LKML Archive on lore.kernel.org
help / color / mirror / Atom feed
From: "Wei Hu (Xavier)" <xavier.huwei@huawei.com>
To: Jason Gunthorpe <jgg@ziepe.ca>
Cc: <dledford@redhat.com>, <linux-rdma@vger.kernel.org>,
	<linux-kernel@vger.kernel.org>, <xavier.huwei@tom.com>,
	<lijun_nudt@163.com>
Subject: Re: [PATCH rdma-next 4/5] RDMA/hns: Add reset process for RoCE in hip08
Date: Fri, 18 May 2018 15:23:00 +0800	[thread overview]
Message-ID: <5AFE7F54.9030201@huawei.com> (raw)
In-Reply-To: <20180518041502.GS10842@ziepe.ca>



On 2018/5/18 12:15, Jason Gunthorpe wrote:
> On Fri, May 18, 2018 at 11:28:11AM +0800, Wei Hu (Xavier) wrote:
>>
>> On 2018/5/17 23:14, Jason Gunthorpe wrote:
>>> On Thu, May 17, 2018 at 04:02:52PM +0800, Wei Hu (Xavier) wrote:
>>>> diff --git a/drivers/infiniband/hw/hns/hns_roce_hw_v2.c b/drivers/infiniband/hw/hns/hns_roce_hw_v2.c
>>>> index 86ef15f..e1c44a6 100644
>>>> +++ b/drivers/infiniband/hw/hns/hns_roce_hw_v2.c
>>>> @@ -774,6 +774,9 @@ static int hns_roce_cmq_send(struct hns_roce_dev *hr_dev,
>>>>  	int ret = 0;
>>>>  	int ntc;
>>>>  
>>>> +	if (hr_dev->is_reset)
>>>> +		return 0;
>>>> +
>>>>  	spin_lock_bh(&csq->lock);
>>>>  
>>>>  	if (num > hns_roce_cmq_space(csq)) {
>>>> @@ -4790,6 +4793,7 @@ static int hns_roce_hw_v2_init_instance(struct hnae3_handle *handle)
>>>>  	return 0;
>>>>  
>>>>  error_failed_get_cfg:
>>>> +	handle->priv = NULL;
>>>>  	kfree(hr_dev->priv);
>>>>  
>>>>  error_failed_kzalloc:
>>>> @@ -4803,14 +4807,70 @@ static void hns_roce_hw_v2_uninit_instance(struct hnae3_handle *handle,
>>>>  {
>>>>  	struct hns_roce_dev *hr_dev = (struct hns_roce_dev *)handle->priv;
>>>>  
>>>> +	if (!hr_dev)

□ □ □

Task description =
In the patch discussion above, what value does the added code make hns_roce_cmq_send return when hr_dev->is_reset is set?

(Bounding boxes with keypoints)

□ □ □

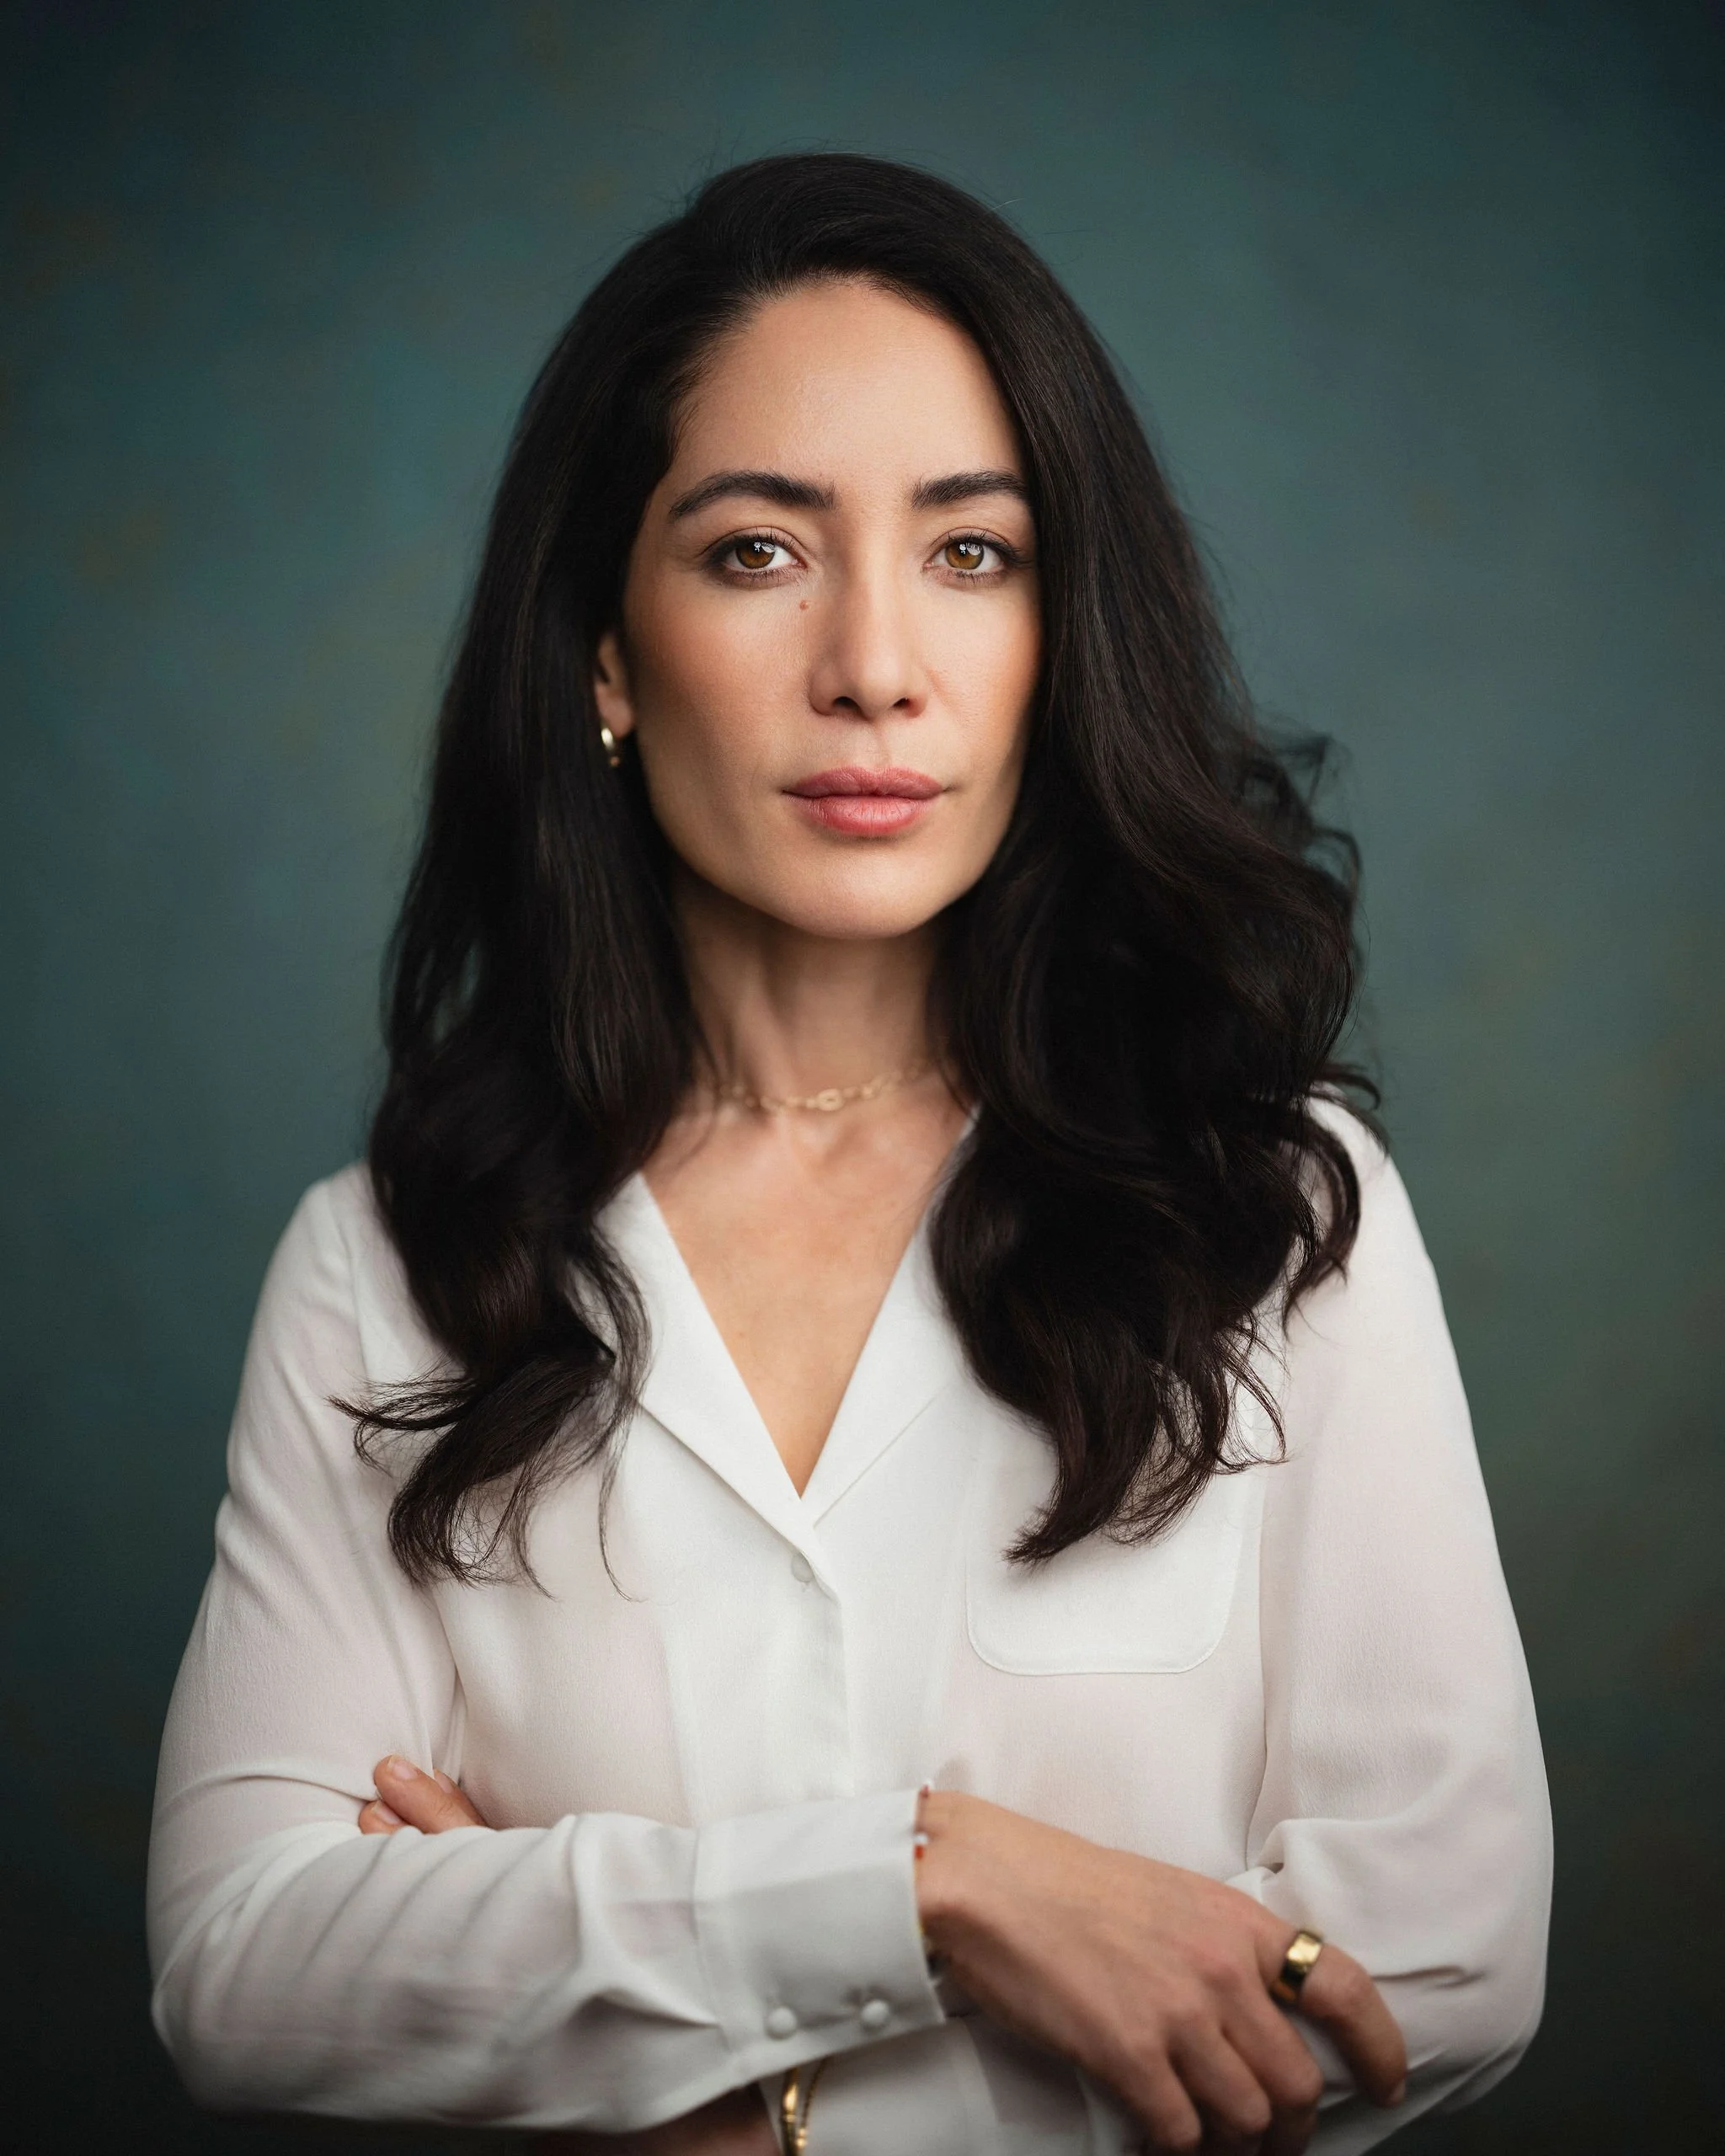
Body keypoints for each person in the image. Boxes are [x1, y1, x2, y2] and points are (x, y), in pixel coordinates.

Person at [147, 155, 1551, 2156]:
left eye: (973, 554)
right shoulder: (384, 1257)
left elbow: (1441, 1955)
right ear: (606, 658)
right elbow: (247, 1954)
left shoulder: (1272, 1207)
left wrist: (716, 2102)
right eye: (754, 553)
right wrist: (937, 1886)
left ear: (1061, 637)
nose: (875, 663)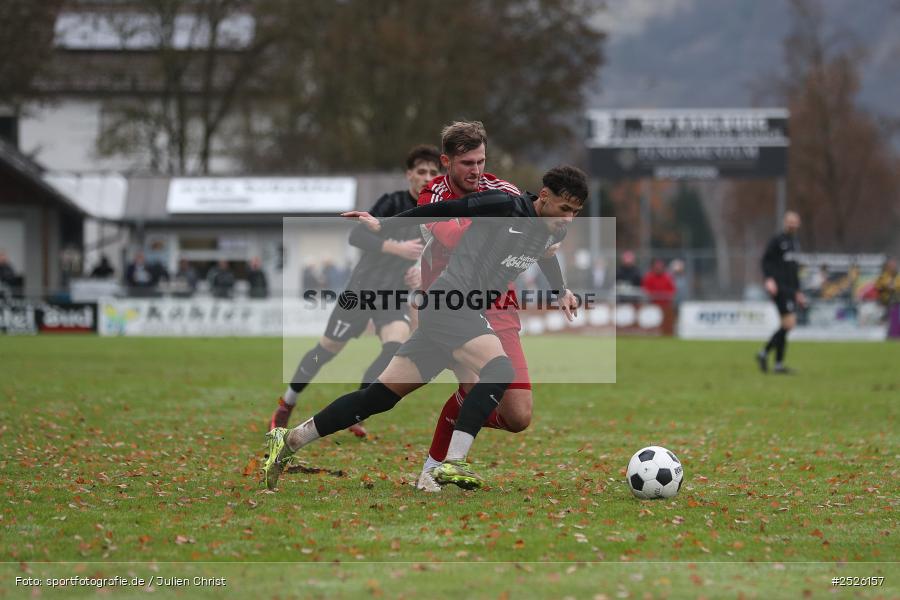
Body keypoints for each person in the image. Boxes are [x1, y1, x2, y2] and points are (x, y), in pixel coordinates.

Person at [262, 165, 587, 492]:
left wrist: (560, 290)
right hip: (451, 302)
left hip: (455, 312)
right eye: (564, 209)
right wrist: (385, 224)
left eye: (575, 212)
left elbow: (544, 251)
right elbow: (447, 208)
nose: (569, 218)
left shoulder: (554, 229)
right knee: (500, 369)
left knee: (377, 397)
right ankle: (453, 461)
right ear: (544, 196)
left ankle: (291, 439)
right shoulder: (503, 205)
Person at [267, 144, 441, 436]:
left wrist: (422, 274)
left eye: (433, 172)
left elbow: (438, 254)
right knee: (326, 351)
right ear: (409, 174)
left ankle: (356, 410)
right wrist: (396, 248)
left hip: (394, 294)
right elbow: (357, 235)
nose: (427, 177)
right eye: (421, 171)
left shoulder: (435, 213)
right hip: (362, 289)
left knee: (395, 346)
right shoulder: (391, 202)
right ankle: (287, 403)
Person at [413, 121, 536, 494]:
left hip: (499, 304)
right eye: (467, 163)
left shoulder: (504, 190)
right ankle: (433, 469)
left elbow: (538, 224)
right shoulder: (432, 195)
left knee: (518, 416)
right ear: (447, 162)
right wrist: (504, 223)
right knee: (469, 385)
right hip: (451, 305)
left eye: (481, 161)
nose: (476, 170)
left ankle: (459, 426)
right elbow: (455, 238)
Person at [756, 211, 806, 374]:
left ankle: (775, 362)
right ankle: (765, 353)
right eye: (790, 221)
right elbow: (765, 261)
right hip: (779, 287)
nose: (792, 224)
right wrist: (769, 279)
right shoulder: (777, 240)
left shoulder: (796, 243)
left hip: (791, 289)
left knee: (786, 325)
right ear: (785, 222)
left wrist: (798, 291)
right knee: (789, 323)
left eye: (795, 222)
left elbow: (794, 270)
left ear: (798, 224)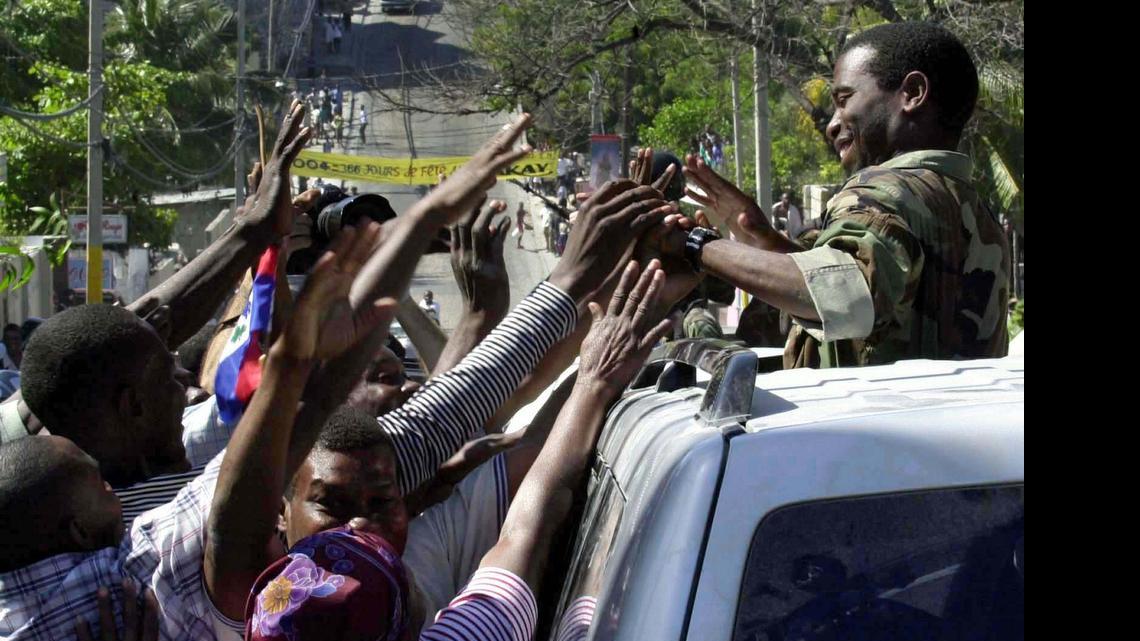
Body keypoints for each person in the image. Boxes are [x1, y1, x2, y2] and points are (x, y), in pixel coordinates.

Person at [662, 21, 1010, 369]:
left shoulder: (883, 190)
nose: (832, 123)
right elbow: (885, 296)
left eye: (844, 100)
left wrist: (695, 245)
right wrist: (768, 241)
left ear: (913, 93)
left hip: (866, 422)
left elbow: (844, 295)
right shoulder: (978, 214)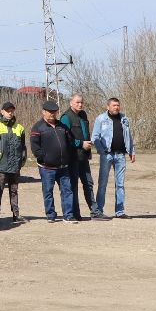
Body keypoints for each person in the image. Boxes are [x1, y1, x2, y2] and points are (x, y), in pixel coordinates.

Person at [29, 100, 76, 222]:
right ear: (43, 112)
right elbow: (35, 147)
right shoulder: (38, 127)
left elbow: (70, 142)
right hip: (47, 167)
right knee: (48, 191)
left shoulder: (62, 127)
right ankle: (50, 214)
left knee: (67, 191)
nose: (52, 114)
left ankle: (68, 215)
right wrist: (44, 158)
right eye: (50, 112)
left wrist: (68, 156)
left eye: (54, 112)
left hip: (63, 167)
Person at [91, 97, 136, 219]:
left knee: (120, 184)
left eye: (118, 105)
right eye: (114, 105)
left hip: (121, 155)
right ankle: (98, 211)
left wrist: (132, 151)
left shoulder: (124, 119)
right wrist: (102, 152)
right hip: (107, 155)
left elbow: (129, 136)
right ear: (108, 107)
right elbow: (94, 137)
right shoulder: (101, 119)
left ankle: (120, 211)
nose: (116, 107)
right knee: (103, 184)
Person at [0, 101, 27, 223]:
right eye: (8, 111)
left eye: (12, 111)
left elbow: (23, 147)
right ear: (2, 111)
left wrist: (21, 161)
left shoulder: (19, 128)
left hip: (14, 166)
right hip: (1, 166)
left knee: (14, 191)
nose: (10, 113)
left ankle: (16, 215)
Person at [59, 93, 96, 221]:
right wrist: (81, 143)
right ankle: (75, 213)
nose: (80, 104)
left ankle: (95, 211)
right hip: (73, 157)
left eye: (81, 102)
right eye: (77, 102)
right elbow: (65, 138)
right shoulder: (66, 117)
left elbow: (86, 133)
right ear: (71, 103)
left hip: (84, 157)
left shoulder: (83, 115)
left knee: (88, 183)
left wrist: (88, 144)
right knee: (73, 186)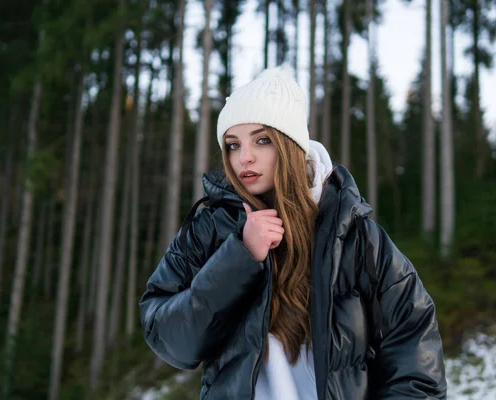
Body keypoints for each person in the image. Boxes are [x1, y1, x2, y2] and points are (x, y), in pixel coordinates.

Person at [139, 65, 447, 399]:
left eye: (262, 140)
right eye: (232, 144)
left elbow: (416, 358)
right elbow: (169, 339)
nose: (245, 157)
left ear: (290, 144)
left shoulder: (357, 237)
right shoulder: (208, 231)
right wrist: (239, 257)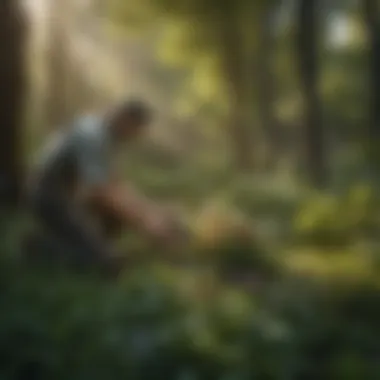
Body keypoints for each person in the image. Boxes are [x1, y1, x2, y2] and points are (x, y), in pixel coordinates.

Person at [27, 99, 178, 275]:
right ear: (126, 121)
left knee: (117, 217)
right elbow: (100, 191)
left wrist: (150, 213)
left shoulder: (110, 137)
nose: (135, 137)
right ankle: (40, 246)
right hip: (48, 195)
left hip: (72, 194)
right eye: (136, 130)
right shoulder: (93, 135)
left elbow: (117, 185)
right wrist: (146, 224)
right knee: (107, 264)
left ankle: (89, 241)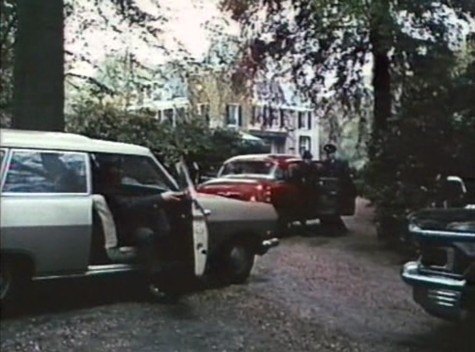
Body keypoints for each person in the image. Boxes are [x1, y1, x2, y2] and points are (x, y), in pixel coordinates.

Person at [94, 157, 182, 290]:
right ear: (107, 173)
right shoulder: (107, 190)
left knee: (151, 229)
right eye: (114, 169)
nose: (119, 172)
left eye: (118, 169)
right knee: (145, 235)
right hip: (121, 230)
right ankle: (156, 279)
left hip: (126, 224)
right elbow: (127, 206)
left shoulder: (116, 187)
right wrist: (161, 198)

□ □ □

Response to the task =
0